The sergeant said the bishop "at no time supplied me with any helpful information pertaining to" Brown. According to his personnel file, Brown was sent for treatment at a psychiatric center, after which he was returned to parish duties in the diocese. The law enforcement investigation did not result in charges.

"Father Brown robbed me of my future and left me shackled to the chains of guilt," one of the Gaithersburg brothers said in court yesterday. "How could God have allowed you to turn the rectory . . . into a place that was your own personal house of horrors?"

Brown, who pleaded guilty to child abuse and battery charges, sat quietly with his hands propping his chin and stared at his accuser.

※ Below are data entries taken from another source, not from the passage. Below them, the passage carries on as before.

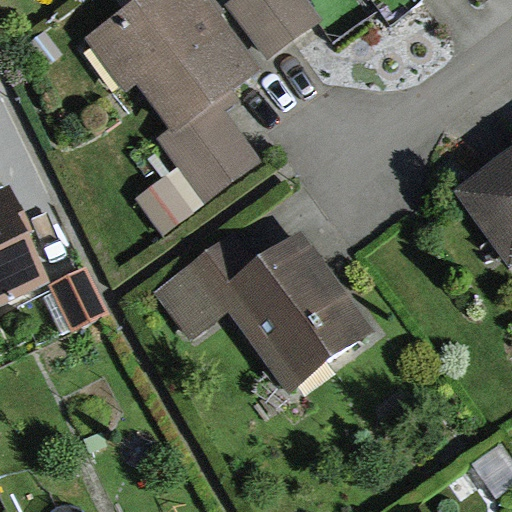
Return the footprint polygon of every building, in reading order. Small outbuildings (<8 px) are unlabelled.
[(210,0),(143,0),(89,39),(128,98),(141,88),(173,132),(177,138),(236,96),(265,76),(210,0)] [(303,0),(238,0),(227,9),(267,62),(320,22),(303,0)] [(173,132),(159,141),(206,208),(262,168),(225,116),(242,104),(236,96),(177,138),(173,132)] [(511,158),(460,196),(511,269),(511,158)] [(169,180),(138,203),(162,236),(193,214),(169,180)] [(11,186),(0,191),(0,275),(45,254),(11,186)] [(303,234),(260,264),(238,232),(148,295),(188,352),(236,318),(290,395),(375,335),(303,234)] [(94,292),(56,311),(79,357),(117,338),(94,292)]
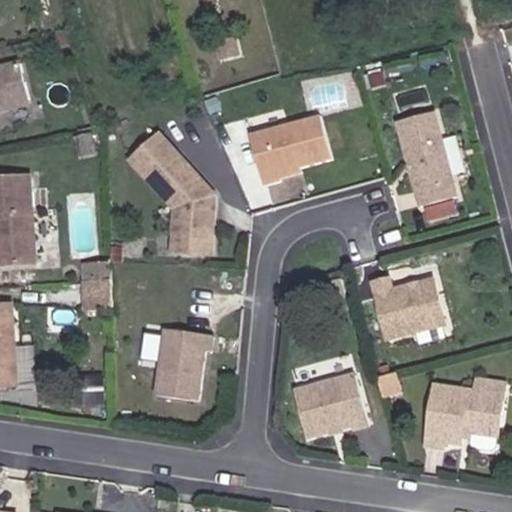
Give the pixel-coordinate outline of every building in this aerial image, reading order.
[(81,48),(78,39),(63,43),(65,52),(81,48)] [(0,112),(37,102),(27,69),(0,75),(0,112)] [(0,122),(39,112),(37,102),(0,112),(0,122)] [(296,164),(327,156),(316,117),(247,134),(260,186),(277,182),(275,174),(274,169),(296,164)] [(429,117),(393,126),(417,213),(452,204),(429,117)] [(123,160),(172,206),(168,251),(208,254),(212,194),(150,131),(123,160)] [(297,169),(296,164),(274,169),(275,174),(297,169)] [(0,185),(0,227),(2,227),(2,228),(3,267),(44,266),(41,183),(0,185)] [(110,280),(84,282),(86,312),(110,310),(110,280)] [(382,280),(365,284),(379,343),(437,329),(426,282),(385,293),(382,280)] [(0,390),(24,389),(19,312),(0,313),(0,390)] [(210,337),(160,330),(151,398),(195,405),(202,352),(208,353),(210,337)] [(312,441),(355,429),(356,432),(372,428),(357,374),(298,390),(312,441)] [(487,450),(494,398),(427,389),(419,449),(450,454),(450,447),(458,448),(460,434),(463,434),(461,446),(464,451),(482,453),(487,450)]
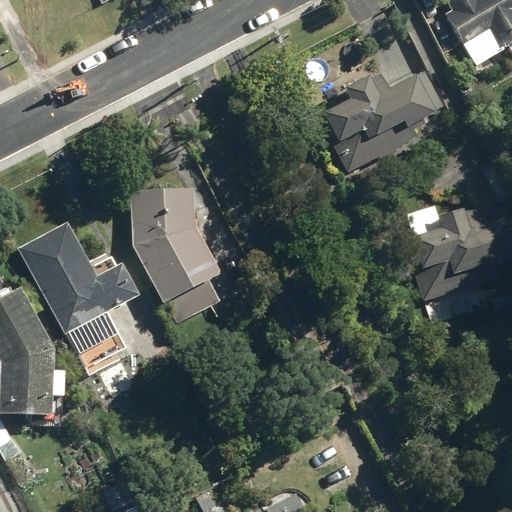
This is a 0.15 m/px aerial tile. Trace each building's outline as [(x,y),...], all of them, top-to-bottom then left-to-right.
[(470,70),(511,45),(511,0),(450,0),(444,4),(448,10),(438,17),(470,70)] [(312,120),(342,180),(438,132),(409,75),(381,89),(374,74),(356,83),(334,93),(340,106),(312,120)] [(126,194),(126,253),(127,255),(156,308),(161,306),(172,326),(214,304),(204,284),(212,280),(186,232),(186,194),(126,194)] [(412,277),(420,306),(495,284),(490,271),(511,263),(511,261),(511,221),(474,233),(468,214),(432,225),(429,213),(402,220),(409,244),(406,245),(415,276),(412,277)] [(59,339),(82,381),(100,372),(96,365),(118,354),(100,318),(130,302),(113,270),(110,271),(102,256),(81,266),(61,227),(11,252),(56,340),(59,339)] [(0,419),(41,422),(43,401),(54,402),(56,377),(44,376),(45,357),(12,293),(0,299),(0,419)] [(491,303),(495,317),(511,311),(511,297),(491,303)] [(97,496),(106,511),(112,511),(126,504),(115,485),(97,496)] [(297,511),(290,497),(261,511),(297,511)]
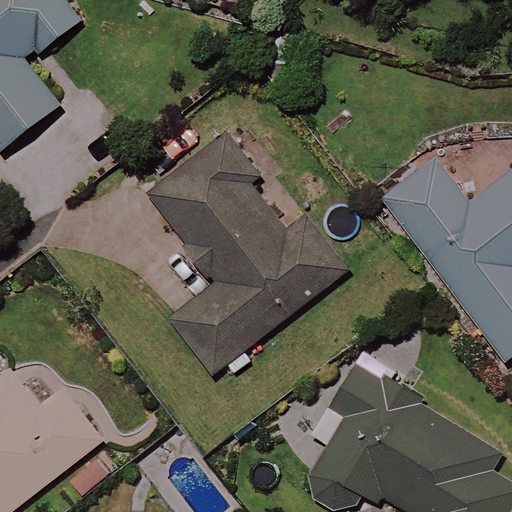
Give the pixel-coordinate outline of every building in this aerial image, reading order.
[(0,0),(0,142),(7,152),(67,105),(34,63),(84,24),(65,0),(0,0)] [(289,223),(230,142),(155,197),(220,287),(177,318),(217,375),(353,277),(305,212),(289,223)] [(511,180),(475,208),(441,163),(390,201),(511,364),(511,363),(511,180)] [(511,460),(366,370),(323,441),(337,450),(309,495),(336,511),(359,511),(367,500),(385,511),(503,511),(511,498),(511,460)] [(46,410),(17,373),(0,386),(0,511),(20,511),(109,442),(69,392),(46,410)]
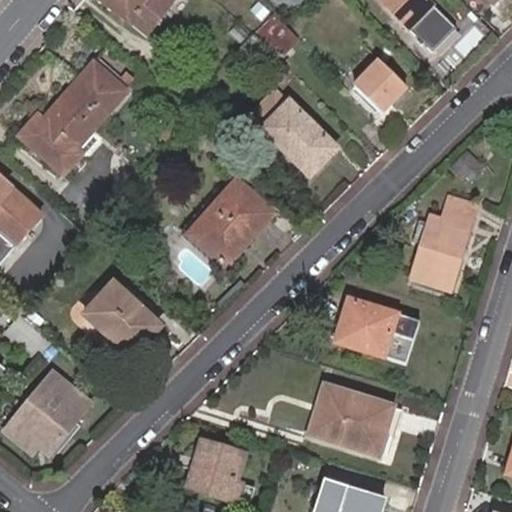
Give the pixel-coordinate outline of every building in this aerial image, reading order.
[(99,0),(145,36),(174,0),(99,0)] [(435,7),(427,0),(379,0),(432,54),(457,29),(435,7)] [(271,15),(255,1),(227,31),(243,46),(271,15)] [(283,55),(298,39),(276,17),(260,34),(283,55)] [(381,114),(407,87),(380,61),(354,88),(381,114)] [(76,150),(126,93),(93,64),(80,80),(85,84),(63,109),(58,105),(44,122),(38,117),(20,138),(64,176),(82,155),(76,150)] [(249,118),(262,130),(290,102),(276,89),(249,118)] [(309,178),(338,150),(290,102),(262,130),(309,178)] [(191,118),(182,109),(158,136),(168,145),(182,128),(191,118)] [(190,135),(201,124),(193,116),(191,118),(182,128),(190,135)] [(0,265),(45,213),(0,173),(0,265)] [(222,213),(196,240),(222,265),(273,215),(238,181),(214,205),(222,213)] [(450,198),(447,208),(474,216),(477,207),(450,198)] [(188,231),(196,240),(222,213),(214,205),(188,231)] [(450,291),(474,216),(447,208),(443,221),(432,217),(430,224),(422,248),(412,278),(450,291)] [(412,245),(422,248),(430,224),(420,221),(412,245)] [(133,359),(162,325),(113,283),(85,316),(133,359)] [(409,366),(421,323),(398,316),(349,301),(343,319),(348,321),(341,346),(409,366)] [(39,359),(53,342),(22,315),(8,331),(39,359)] [(341,346),(348,321),(343,319),(336,345),(341,346)] [(52,453),(91,402),(53,372),(5,431),(27,449),(34,440),(52,453)] [(388,425),(393,408),(321,385),(306,433),(373,455),(382,423),(388,425)] [(403,411),(393,408),(388,425),(382,423),(373,455),(381,457),(388,435),(394,437),(403,411)] [(227,500),(242,455),(199,443),(185,489),(227,500)] [(340,511),(380,511),(384,501),(325,484),(319,505),(340,511)]
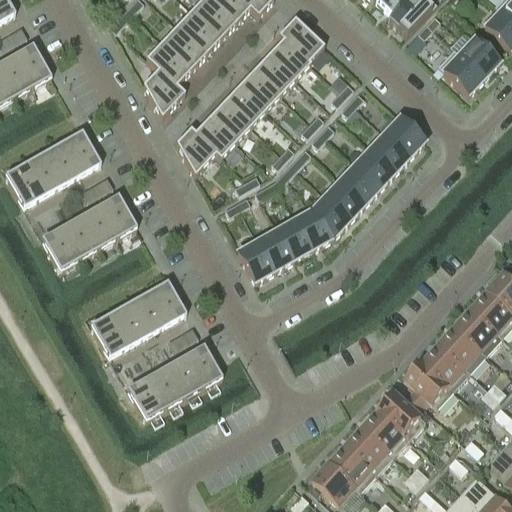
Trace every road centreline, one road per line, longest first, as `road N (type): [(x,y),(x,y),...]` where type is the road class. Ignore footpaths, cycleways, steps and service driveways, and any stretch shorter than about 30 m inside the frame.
road 1 (residential): [(54,0),(247,337)]
road 2 (residential): [(290,416),(397,350),(511,228)]
road 3 (residential): [(463,152),(350,273),(247,337)]
road 4 (residential): [(463,152),(307,0)]
road 5 (residential): [(177,511),(164,491),(290,416)]
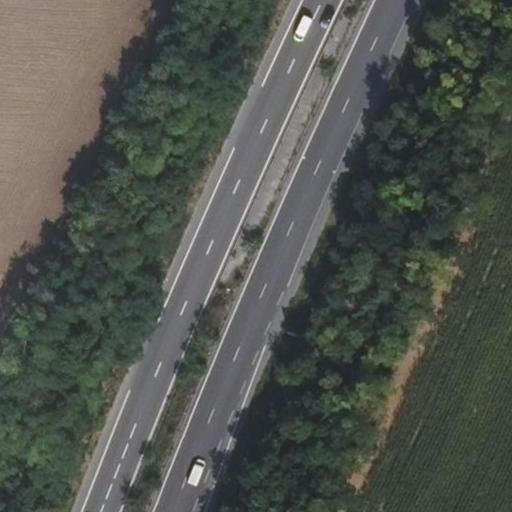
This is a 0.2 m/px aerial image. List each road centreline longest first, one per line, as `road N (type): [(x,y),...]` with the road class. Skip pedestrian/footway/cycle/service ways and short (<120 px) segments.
road 1 (trunk): [(326,0),(105,511)]
road 2 (trunk): [(182,511),(397,0)]
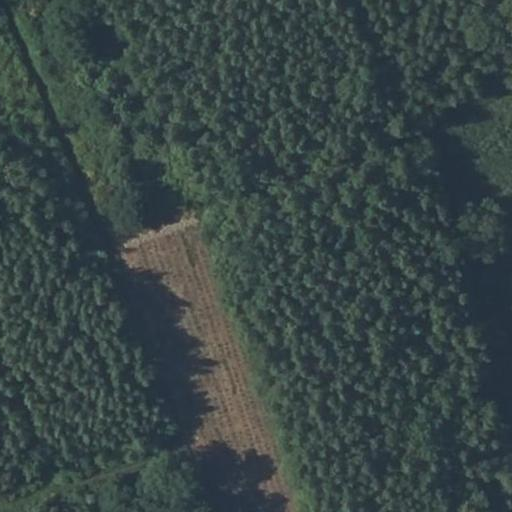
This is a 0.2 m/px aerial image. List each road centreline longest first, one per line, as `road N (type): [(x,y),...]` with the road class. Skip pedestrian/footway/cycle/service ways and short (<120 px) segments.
road 1 (track): [(217,511),(0,0)]
road 2 (track): [(27,511),(197,451)]
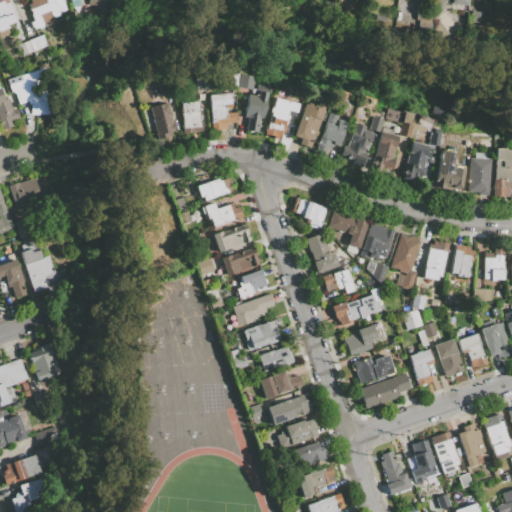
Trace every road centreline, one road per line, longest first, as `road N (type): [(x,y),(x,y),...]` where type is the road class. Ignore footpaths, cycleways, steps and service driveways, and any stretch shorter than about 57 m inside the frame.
road 1 (residential): [(139,175),(186,161),(262,161),(455,219),(511,221)]
road 2 (residential): [(262,161),(260,183),(371,511)]
road 3 (residential): [(346,438),(511,379)]
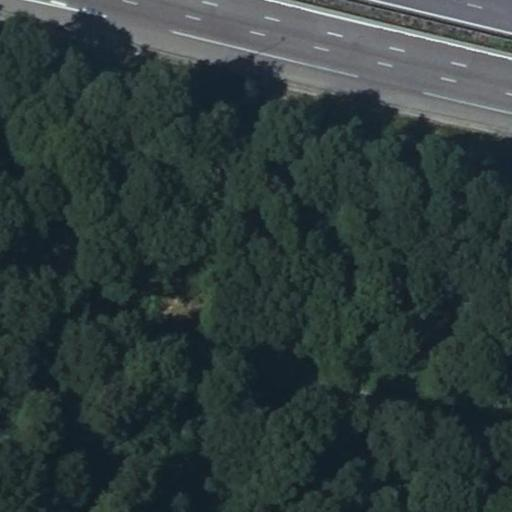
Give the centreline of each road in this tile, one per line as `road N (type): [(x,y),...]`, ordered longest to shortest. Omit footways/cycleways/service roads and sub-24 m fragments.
road 1 (track): [(0,303),(511,435)]
road 2 (motorway): [(171,0),(511,82)]
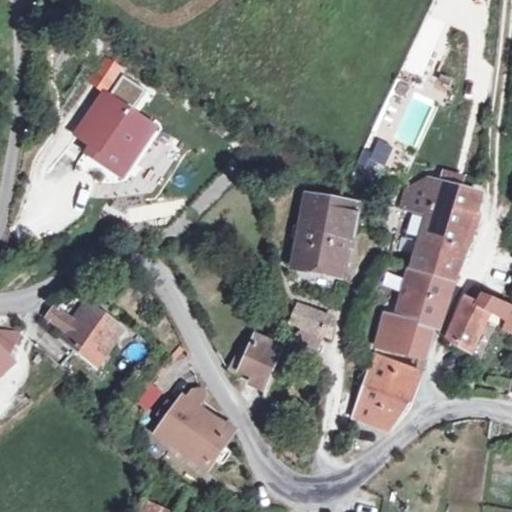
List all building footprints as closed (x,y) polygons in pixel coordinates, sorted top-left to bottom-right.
[(432,70),(413,61),(405,80),(424,89),(432,70)] [(93,91),(110,87),(106,67),(88,70),(93,91)] [(121,74),(110,92),(133,107),(145,89),(121,74)] [(84,151),(116,173),(149,125),(105,94),(76,135),(89,145),(84,151)] [(149,125),(116,173),(123,178),(157,130),(149,125)] [(384,166),(392,145),(376,139),(368,160),(384,166)] [(450,175),(447,185),(465,190),(467,180),(450,175)] [(413,268),(458,280),(480,214),(478,213),(481,195),(465,190),(447,185),(431,180),(408,190),(404,205),(403,208),(428,216),(413,268)] [(310,197),(295,270),(340,279),(347,247),(352,248),(360,207),(310,197)] [(511,245),(509,243),(483,296),(511,307),(511,245)] [(454,290),(458,280),(413,268),(411,267),(398,315),(387,312),(378,348),(422,359),(431,327),(440,329),(454,290)] [(511,307),(483,296),(479,304),(469,299),(460,314),(449,339),(472,352),(482,336),(488,324),(511,332),(511,307)] [(99,367),(126,326),(89,302),(64,339),(99,367)] [(300,307),(292,325),(322,337),(330,319),(300,307)] [(20,332),(0,330),(0,349),(10,359),(20,332)] [(322,337),(306,331),(294,354),(311,361),(322,337)] [(229,371),(228,373),(230,374),(241,379),(244,372),(256,377),(253,385),(267,391),(285,350),(257,339),(250,356),(238,353),(229,371)] [(0,349),(0,372),(12,362),(10,359),(0,349)] [(356,418),(391,432),(410,406),(422,375),(376,357),(356,418)] [(177,406),(168,421),(159,435),(210,471),(235,432),(201,408),(205,402),(201,390),(191,393),(187,399),(183,396),(177,406)] [(157,415),(168,421),(177,406),(168,401),(157,415)] [(137,511),(173,511),(143,499),(137,511)]
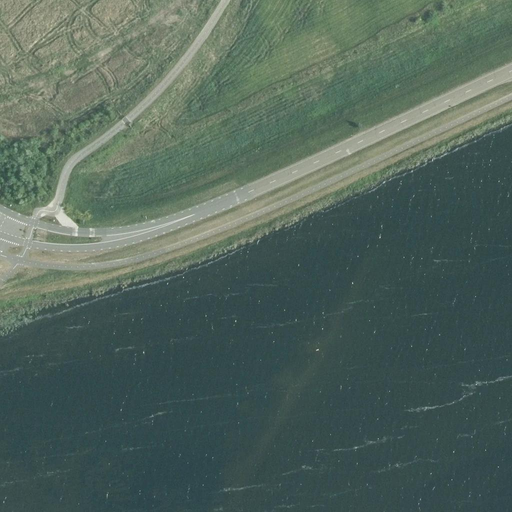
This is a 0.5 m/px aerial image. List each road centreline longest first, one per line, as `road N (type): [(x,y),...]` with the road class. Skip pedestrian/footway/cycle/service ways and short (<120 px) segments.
road 1 (tertiary): [(181,219),(511,73)]
road 2 (tertiary): [(5,237),(99,247),(181,219)]
road 3 (tertiary): [(181,219),(83,233),(7,213)]
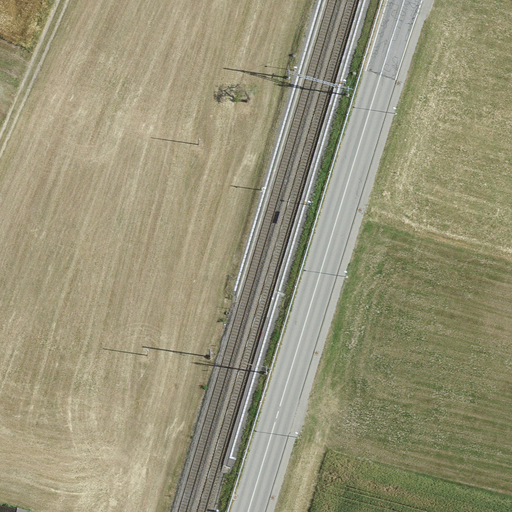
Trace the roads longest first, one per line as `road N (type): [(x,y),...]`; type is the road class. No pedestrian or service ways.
road 1 (tertiary): [(251,511),(406,0)]
road 2 (track): [(63,0),(0,147)]
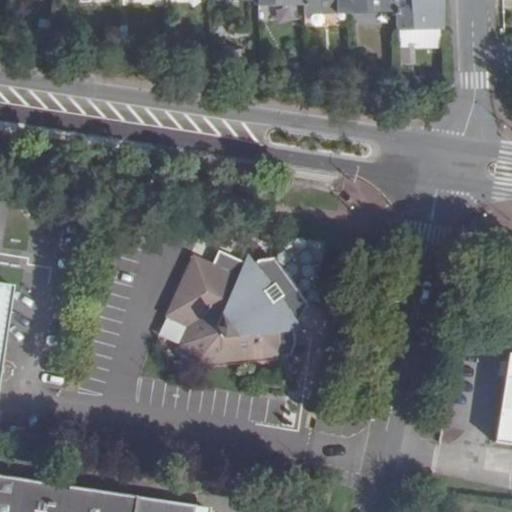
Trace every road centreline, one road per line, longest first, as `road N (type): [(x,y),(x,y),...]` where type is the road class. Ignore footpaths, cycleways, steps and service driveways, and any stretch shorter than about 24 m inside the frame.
road 1 (secondary): [(447,162),(0,97)]
road 2 (residential): [(447,162),(382,459)]
road 3 (residential): [(473,0),(474,102),(447,162)]
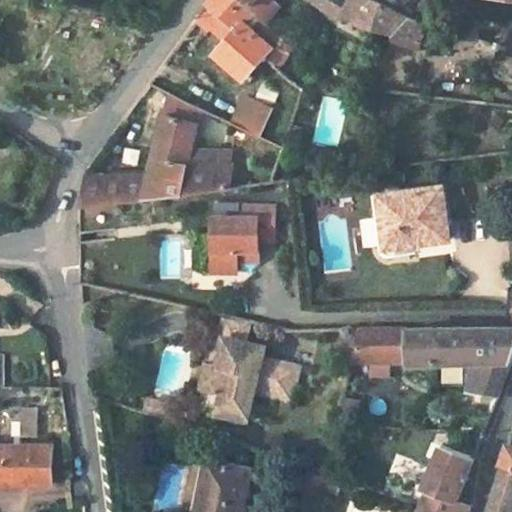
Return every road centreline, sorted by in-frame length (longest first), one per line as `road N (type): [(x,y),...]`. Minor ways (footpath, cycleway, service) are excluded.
road 1 (residential): [(61,249),(96,511)]
road 2 (residential): [(190,0),(79,146)]
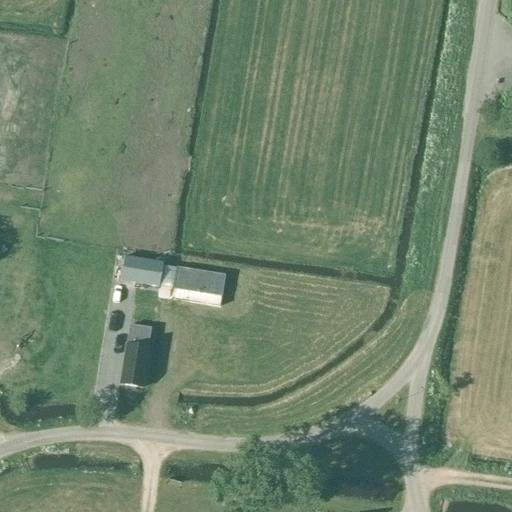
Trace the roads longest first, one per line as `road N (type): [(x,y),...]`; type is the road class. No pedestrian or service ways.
road 1 (unclassified): [(415,368),(432,332),(492,0)]
road 2 (unclassified): [(0,451),(64,438),(260,448),(345,422)]
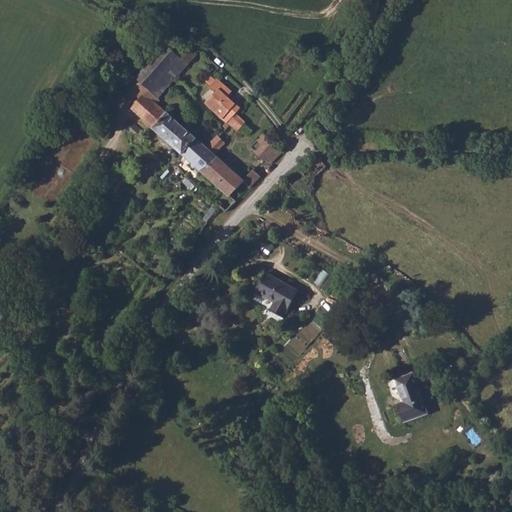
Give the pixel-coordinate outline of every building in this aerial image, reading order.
[(174,35),(134,79),(138,83),(146,90),(156,99),(177,77),(180,73),(171,65),(180,57),(176,53),(185,44),(174,35)] [(171,65),(180,73),(196,55),(185,44),(176,53),(180,57),(171,65)] [(213,81),(209,76),(204,81),(208,87),(198,97),(226,123),(235,112),(238,108),(226,96),(229,91),(216,79),(213,81)] [(138,83),(130,91),(138,99),(146,90),(138,83)] [(138,99),(130,109),(182,155),(196,140),(191,136),(156,106),(160,102),(156,99),(146,90),(138,99)] [(235,112),(226,123),(228,125),(236,132),(245,123),(235,112)] [(255,141),(260,146),(268,137),(263,132),(255,141)] [(260,146),(254,153),(264,162),(278,146),(268,137),(260,146)] [(196,140),(182,155),(199,170),(217,159),(213,155),(206,150),(196,140)] [(216,140),(206,150),(213,155),(222,146),(216,140)] [(278,146),(264,162),(269,167),(278,157),(283,150),(278,146)] [(217,159),(199,170),(228,197),(229,196),(242,184),(248,189),(260,177),(252,171),(242,181),(217,159)] [(306,164),(286,181),(295,190),(306,181),(308,183),(325,167),(320,161),(312,161),(306,164)] [(196,186),(187,178),(183,182),(191,191),(196,186)] [(278,306),(274,313),(284,319),(300,292),(267,273),(256,293),(278,306)] [(415,371),(398,378),(407,401),(402,403),(409,419),(432,409),(415,371)]
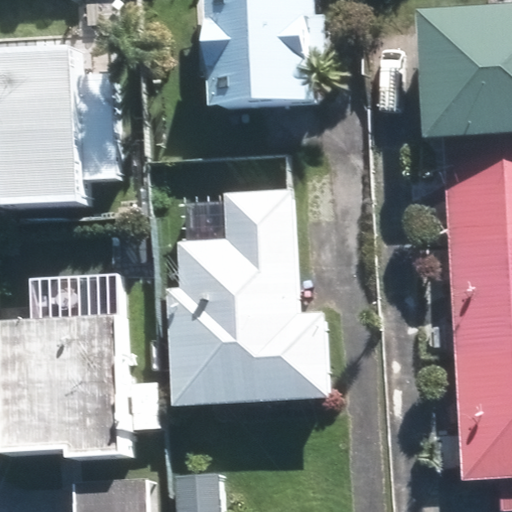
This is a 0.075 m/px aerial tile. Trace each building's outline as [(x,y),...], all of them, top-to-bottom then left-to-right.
[(202,0),(210,117),(323,111),(317,0),(202,0)] [(511,511),(511,14),(430,18),(438,150),(447,150),(468,487),(502,486),(503,511),(511,511)] [(0,182),(2,218),(82,213),(79,163),(112,161),(107,79),(76,81),(74,58),(0,62),(0,182)] [(173,414),(332,406),(327,317),(300,318),(293,195),(223,198),(226,243),(178,246),(180,293),(166,294),(173,414)] [(127,266),(157,263),(154,216),(124,218),(127,266)] [(127,466),(118,322),(0,329),(0,433),(2,465),(72,461),(73,469),(127,466)] [(180,481),(182,511),(225,511),(223,478),(180,481)] [(80,511),(151,511),(149,482),(79,485),(80,511)]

Then he told Circuit Court Judge Ann S. Harrington that he was remorseful over his past but was now a changed man and that he had helped many young people in "legitimate ways."

Barbara King, a spokeswoman for the Diocese of Savannah, said yesterday that the diocese was accurate in its statement in June. No formal complaints had been filed against Brown before the Gaithersburg case.

King said the diocese could not comment further on the case yesterday because the current bishop, the Most Rev. J. Kevin Boland, was out of the office.

Lessard, who retired as the Savannah bishop in 1995 and teaches at a Florida seminary, was unavailable to comment on Brown, according to a seminary secretary.

According to the personnel file, the monsignor of a Savannah parish expressed suspicions about Brown in 1969, when Brown was a catechism teacher. The monsignor wrote that Brown was "developing a coterie of young boys around him." Numerous similar reports followed from others.

When Brown applied for the priesthood in 1972, the monsignor wrote a letter to Lessard about his concerns. But Brown was accepted and began studying at Washington Theological College at Catholic University.

The abuse of the Gaithersburg boys began in 1974 after Brown befriended the brothers' mother and began spending a lot of time in their home. The brothers told police that they were sexually abused repeatedly until 1975. They said the abuse occurred in several places, including Brown's dormitory room at Catholic University.

In later years, according to Brown's personnel file, fellow priests and others continued warning about Brown's suspicious relationships with boys.

Lessard noted that he and Brown discussed "insinuations of homosexual orientation" by Brown and reports that Brown had been seen "at a local beach . . . in indiscreet behavior with a woman." According to the bishop's notes, Brown replied that he was not at the beach with a woman but with a young boy.